» Extrait fourni
━━━━━━━━━━

L'espion allemand était amoureux

C'est un fait authentique qui nous replonge dans l'ambiance tendue, et pleine d'incertitudes, qui a suivi la Libération. L'histoire, qui s'est passée à Concarneau, en novembre 1944, il y a juste soixante ans, est racontée par l'historien Michel Guéguen.



Novembre 1944 : depuis deux mois, Concarneau est redevenue une ville libre. Les seuls uniformes que l'on croise sont bien français et les drapeaux qui flottent sur les halles et l'hôpital sont tricolores. On appréhende pourtant cet hiver qui approche. Pain, café, sucre et tant d'autres denrées essentielles sont rationnées et hors de prix. Les paysans se font tirer l'oreille pour livrer viande et beurre. Va-t-on enfin se décider à distribuer les conserves saisies dans les usines ? A défaut de charbon, pourquoi ne partage-t-on pas les pieux anti-débarquement extraits des Sables-Blancs ?

━━━━━━━━━━

» Données fournies
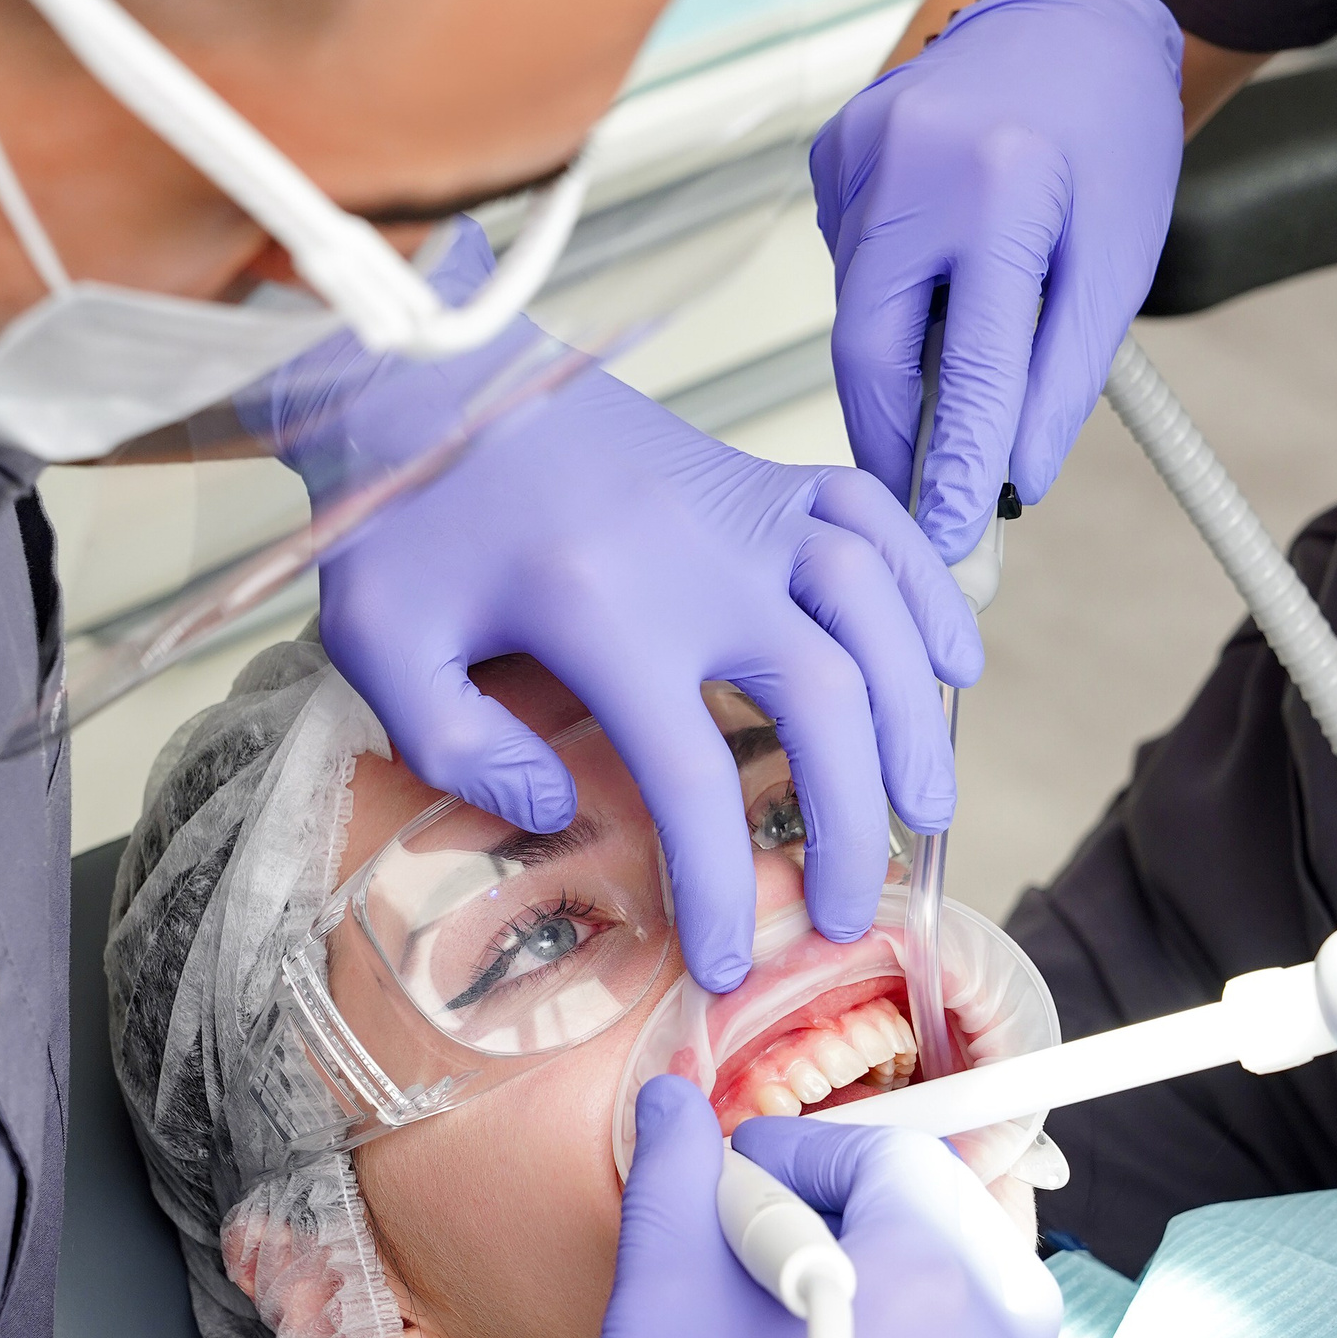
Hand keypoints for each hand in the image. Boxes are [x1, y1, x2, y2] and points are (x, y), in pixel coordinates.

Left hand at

━━━━━━━━━━

» Votre consigne
Réécrivez le passage de l'extrait fourni qui s'ouvre sur « C'est un fait » et s'achève sur « l'historien Michel Guéguen. », en substituant « lourde » à « tendue ».

» Réponse attendue
C'est un fait authentique qui nous replonge dans l'ambiance lourde, et pleine d'incertitudes, qui a suivi la Libération. L'histoire, qui s'est passée à Concarneau, en novembre 1944, il y a juste soixante ans, est racontée par l'historien Michel Guéguen.